Here's an example `play` record:
    <code>play,1,1,granc001,22,CBFBX,S8/G</code>

There are 7 componenets here:
<ol>
    <li>Record type (in this case, 'play')</li>
    <li>Inning number (in this case '1')</li>
    <li>Home (1) or Away (0) Team (in this case '1', or home)</li>
    <li>Player ID of player at bat (here granc001)</li>
    <li>Pitch count when this event occured (here '22', meaning 2 balls and 2 strikes)</li>
    <li>Pitch sequence (here's where things start getting commplicated: each character encodes a pitch, so the sequence CBFBX encodes called strike [C], ball [B], foul [F], ball [B], and then a ball that's put into play by batter [X])</li>
    <li>Event (this field can get even more complicated, although this is a relatively straightforward example that encodes a ground ball [/G] single [S] fielded by the center [8]</li>
</ol>

My parsing function preserves the latter 6 of these 7 components (we don't need the 'play' record type), to which I add a unique ID for the game to which this play belonds (`id`) and the current pitcher that the batter is facing (`vs`). It returns two variables:
<ul>
    <li>`cols` is a list of 8 column names</li>
    <li>`data` is a 2D array, with each row corresponding to the above columns</li>
</ul>

So here's what we can do with the parsed output:

In [3]:
df = pd.DataFrame.from_records(data, columns=cols)
df

Unnamed: 0,id,inning,hom_vis,player_id,count,pitches,event,vs
0,LAN201704030,1,0,margm001,12,CFBS,K,kersc001
1,LAN201704030,1,0,myerw001,12,BSSX,E6/TH/G+.B-2,kersc001
2,LAN201704030,1,0,solay001,00,B,WP.2-3,kersc001
3,LAN201704030,1,0,solay001,22,B.*BFFX,S7/G.3-H(UR),kersc001
4,LAN201704030,1,0,renfh001,00,X,2/P2F,kersc001
...,...,...,...,...,...,...,...,...
7214,LAN201709270,9,0,renfh001,00,,NP,mccab001
7215,LAN201709270,9,0,renfh001,11,.BCX,7/F,jansk001
7216,LAN201709270,9,0,villc002,02,SSS,K,jansk001
7217,LAN201709270,9,0,solay001,21,FBBX,DGR/9/L+,jansk001


Since I've loaded event file 2017LAN.EVN, what we're seeing here is a record of every at bat from every Los Angeles Dodgers home game from 2017. There's still a lot of work to be done until this can become truly useful, of course. The main thing is to figure out how to parse the complicated `pitches` and `event` columns.

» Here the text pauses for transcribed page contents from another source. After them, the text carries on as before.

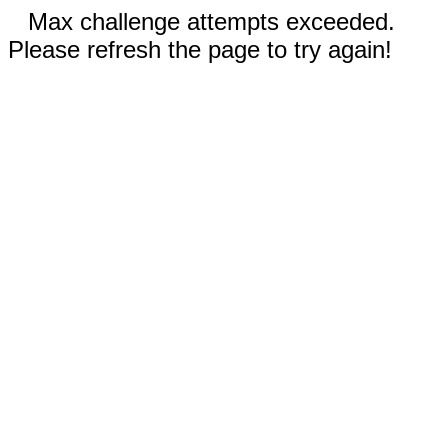
Max challenge attempts exceeded.
Please refresh the page to try again!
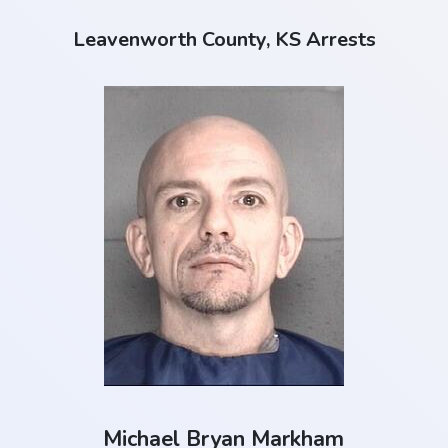
Leavenworth County, KS Arrests
Michael Bryan Markham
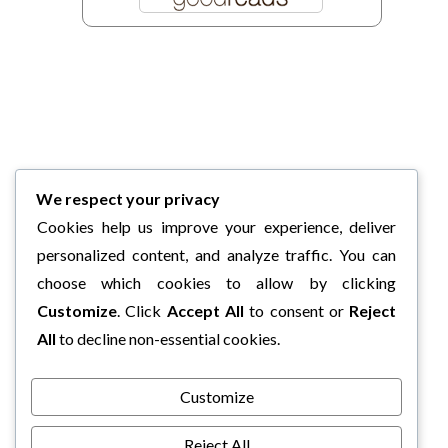
We respect your privacy
Cookies help us improve your experience, deliver
personalized content, and analyze traffic. You can
choose which cookies to allow by clicking
Customize
. Click
Accept All
to consent or
Reject
All
to decline non-essential cookies.
Customize
Reject All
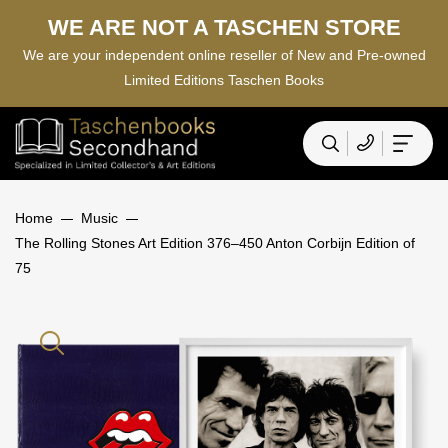
WE ARE NOT A TASCHEN STORE
We are your independent online reseller of New and Pre-owned
Limited Editions Taschen Books
Home
Music
The Rolling Stones Art Edition 376–450 Anton Corbijn Edition of
75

Because I've ostensibly started this project to learn more about trends in homeruns, one thing we <i>can</i> do at the moment is look for those, which are coded as 'H' or 'HR' in the `event` column.

In [4]:
# Masks for legibility
is_in_play = (df.pitches.str.endswith('X'))
is_hr = (df.event.str.startswith('D'))

hrs_at_LAD = df[is_in_play & is_hr]
hrs_at_LAD

Unnamed: 0,id,inning,hom_vis,player_id,count,pitches,event,vs
12,LAN201704030,2,1,gonza003,31,BBBCX,DGR/78/L,chacj001
23,LAN201704030,3,1,turnj001,12,CBCX,D8/L+,chacj001
35,LAN201704030,4,1,turnj001,30,*BB*BX,D7/G+/MREV.2-H;1-3,chacj001
46,LAN201704030,5,1,puigy001,01,FX,D7/L+,bethc001
78,LAN201704030,8,0,margm001,00,X,D9/L.1-H,hatcc002
...,...,...,...,...,...,...,...,...
7078,LAN201709260,6,1,herne001,22,.BCBFFX,D7/L+,mcgrk001
7096,LAN201709260,7,1,granc001,00,.X,D7/L,diazm004
7143,LAN201709270,2,1,barna001,32,CBBFFFBX,D9/L+,richc002
7156,LAN201709270,3,1,barna001,00,X,D8/L+.3-H;1-H,richc002


So here we have a list of all home runs at Dodger's stadium in 2017. Looks like there were 267 of them.

In [5]:
hrs_at_LAD.groupby(by='id')['id'].count().sort_values(ascending=False)

id
LAN201705210    8
LAN201709090    8
LAN201706100    6
LAN201709250    6
LAN201705200    6
               ..
LAN201705260    1
LAN201705270    1
LAN201706070    1
LAN201706090    1
LAN201709040    1
Name: id, Length: 79, dtype: int64

Or here's a quick query to tally up homeruns by date. 8 homeruns on 5/21/2017 and 9/9/2017!

In any case, this is just a start. Next step is to load an entire seasons' worth of batting data all at once (or multiple seasons) so we can start looking for trends across all the ballparks and not just one.